반복문을 도는 도중 event 을 만나면 특정 작업을 수행하는 것을 Callback, Hook 이라고 하는데, 이를 통해 학습에 필요한 여러 설정들을 Customization 하게 된다. 이도 역시나 Config 에서 수정하게 된다!

실습환경

본격적으로 실습을 진행하기 전에 맞춘 실습 환경은 다음과 같다. (자주 버전 업이 되니 주의하자.)

pytorch-1.13+cu116
torchvision-0.14+cu116
mmcv-full-1.7.1
mmdetection-2.82.2

from mmdet.apis import init_detector, inference_detector
import mmcv

MS-COCO 데이터로 Faster RCNN Pretrained 모델을 활용하여 Inference 수행

mmdetection 깃헙의 /configs/faster_rcnn을 보면 다음과 같이 모델 config, pretrained model 을 모아둔 곳이 있다. 우리가 필요한 2가지 이므로 pretrained 모델을 다운받도록 하자. config 의 경우 clone 하면 자동으로 .py 파일로 따라오니 다운이 필요가 없다.

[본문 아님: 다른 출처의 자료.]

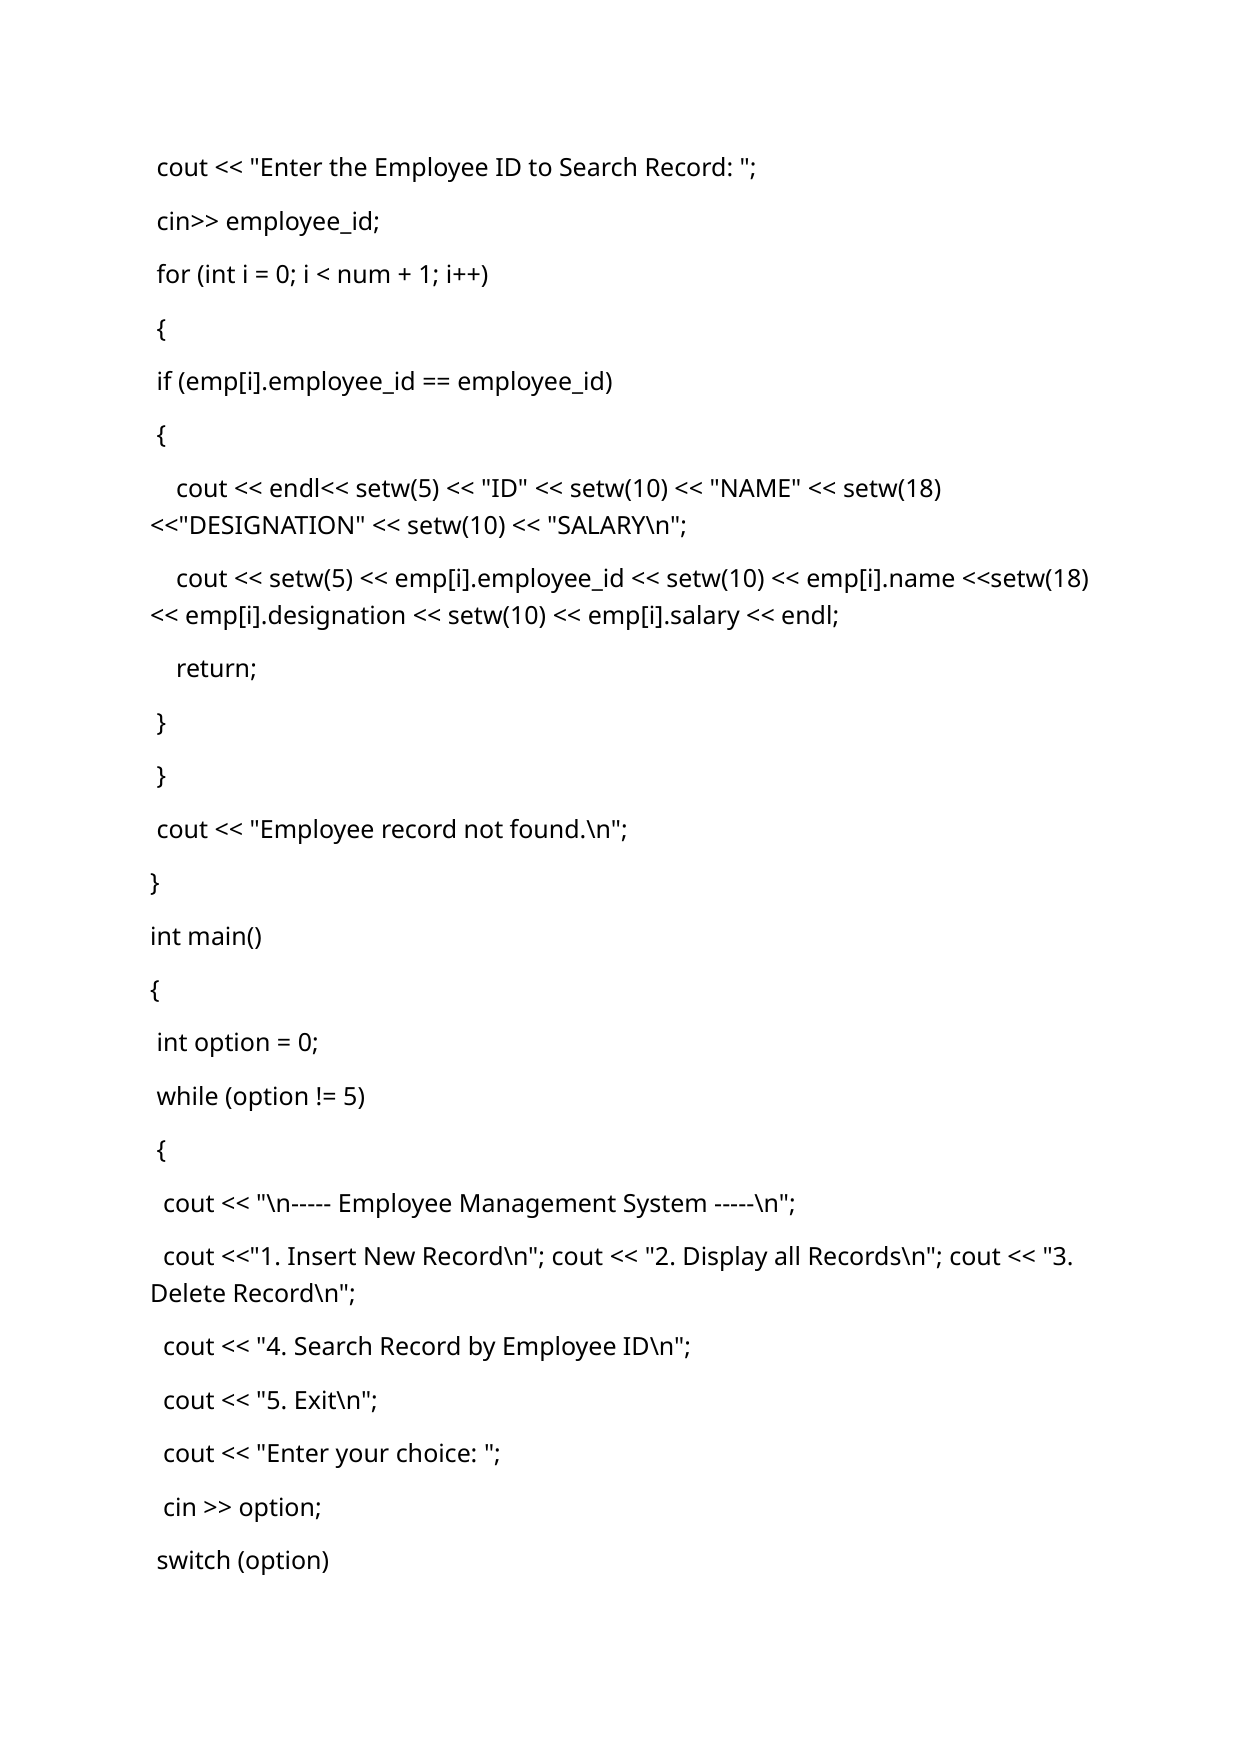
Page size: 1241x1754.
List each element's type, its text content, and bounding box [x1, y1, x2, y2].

text cout << "Enter the Employee ID to Search Record: "; [150, 150, 1090, 184]
text } [150, 704, 1090, 738]
text { [150, 1132, 1090, 1166]
text } [150, 758, 1090, 792]
text cout << "5. Exit\n"; [150, 1382, 1090, 1417]
text { [150, 972, 1090, 1006]
text return; [150, 651, 1090, 685]
text cout << "\n----- Employee Management System -----\n"; [150, 1185, 1090, 1219]
text switch (option) [150, 1543, 1090, 1577]
text { [150, 310, 1090, 344]
text cin >> option; [150, 1489, 1090, 1523]
text if (emp[i].employee_id == employee_id) [150, 364, 1090, 398]
text } [150, 865, 1090, 899]
text cout << endl<< setw(5) << "ID" << setw(10) << "NAME" << setw(18) <<"DESIGNATION" << setw(10) << "SALARY\n"; [150, 471, 1090, 541]
text cout << "Enter your choice: "; [150, 1436, 1090, 1470]
text cout << setw(5) << emp[i].employee_id << setw(10) << emp[i].name <<setw(18) << emp[i].designation << setw(10) << emp[i].salary << endl; [150, 561, 1090, 632]
text for (int i = 0; i < num + 1; i++) [150, 257, 1090, 291]
text cin>> employee_id; [150, 203, 1090, 237]
text int main() [150, 918, 1090, 952]
text { [150, 417, 1090, 451]
text cout <<"1. Insert New Record\n"; cout << "2. Display all Records\n"; cout << "3. Delete Record\n"; [150, 1239, 1090, 1310]
text cout << "Employee record not found.\n"; [150, 811, 1090, 845]
text while (option != 5) [150, 1078, 1090, 1113]
text cout << "4. Search Record by Employee ID\n"; [150, 1329, 1090, 1363]
text int option = 0; [150, 1025, 1090, 1059]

# pretrained weight 모델을 다운로드 받기 위해서 mmdetection/checkpoints 디렉토리를 만듬. 
!cd mmdetection; mkdir checkpoints

!wget -O /content/mmdetection/checkpoints/faster_rcnn_r50_fpn_1x_coco_20200130-047c8118.pth http://download.openmmlab.com/mmdetection/v2.0/faster_rcnn/faster_rcnn_r50_fpn_1x_coco/faster_rcnn_r50_fpn_1x_coco_20200130-047c8118.pth

checkpoints 디렉토리를 만든 후 아까 본 pretrained 모델을 여기에 다운받아준다. 확장자는 .pth 이다.

✅ 모델 생성 init_detector()
모델을 생성할 땐 init_detector(config, pretrained_model, device='cuda:0') 을 사용한다. 현재 config 파일은 /mmdetection/configs/faster_rcnn/ 밑에 있는 모델을 가져왔다.

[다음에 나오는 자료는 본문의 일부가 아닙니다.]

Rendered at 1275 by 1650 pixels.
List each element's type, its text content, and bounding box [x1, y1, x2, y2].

# config 파일을 설정하고, 다운로드 받은 pretrained 모델을 checkpoint로 설정. 
config_file = '/content/mmdetection/configs/faster_rcnn/faster_rcnn_r50_fpn_1x_coco.py'
checkpoint_file = '/content/mmdetection/checkpoints/faster_rcnn_r50_fpn_1x_coco_20200130-047c8118.pth'

# config 파일과 pretrained 모델을 기반으로 Detector 모델을 생성. 
from mmdet.apis import init_detector, inference_detector
# 체크포인트와 config 을 받아 모델을 만드는 init_detector 
model = init_detector(config_file, checkpoint_file, device='cuda:0')

✅ 이미지 로드와 예측 inference_detector()
이미지는 우리가 알던대로 로드해주고, 예측을 위해 inference_detector(모델, 이미지) 를 입력해주자.

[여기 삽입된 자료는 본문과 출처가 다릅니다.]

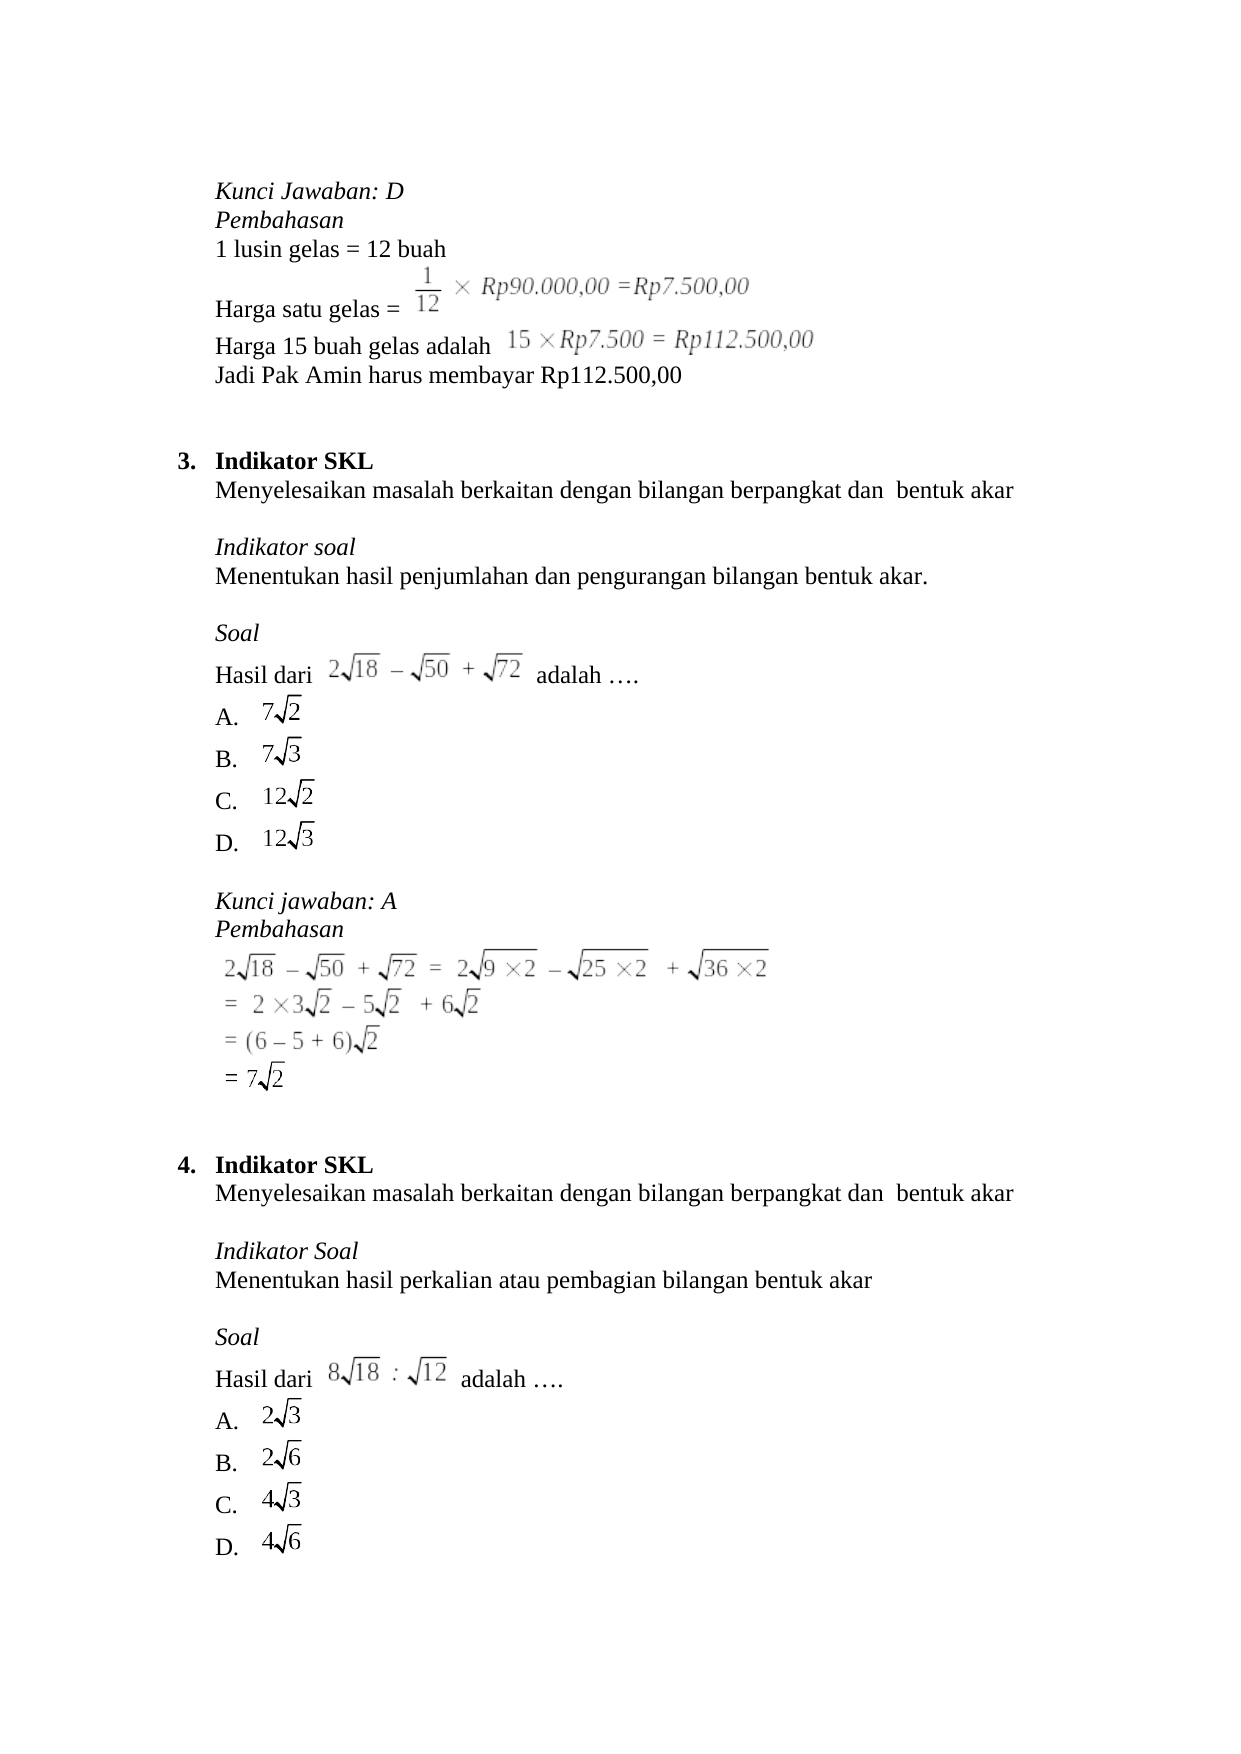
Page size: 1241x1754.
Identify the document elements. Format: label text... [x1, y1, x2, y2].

img = '/content/mmdetection/demo/demo.jpg'
# inference_detector의 인자로 string(file경로), ndarray가 단일 또는 list형태로 입력 될 수 있음. 
results = inference_detector(model, img)

그러면 results 에 어떤 내용이 저장될까? 80개 요소의 리스트가 반환되며, 각 요소 안에 또다른 정보들이 있다. 간략히 하면

object class 가 80개라 요소도 80개인 것이고 -> 해당 class 로 인식된 물체마다 각각의 리스트로 들어가 있고 -> 따라서 하나의 리스트 안에는 [좌, 상단, 우, 하단, confidence] 정보가 들어있다.

result[0] 을 하면 class 0인 사람이 나올 것이고, 현재 이미지에서 detect 한 사람 수는 3명이다.
3명 중 하나의 각각 리스트는 좌, 상단, 우, 하단, confidence 정보가 포함되어 있다.
class 로 인식되지 않으면 아예 빈 리스트가 담겨있다.
class number 2인 자동차가 이 사진에선 많은 것을 확인할 수 있다.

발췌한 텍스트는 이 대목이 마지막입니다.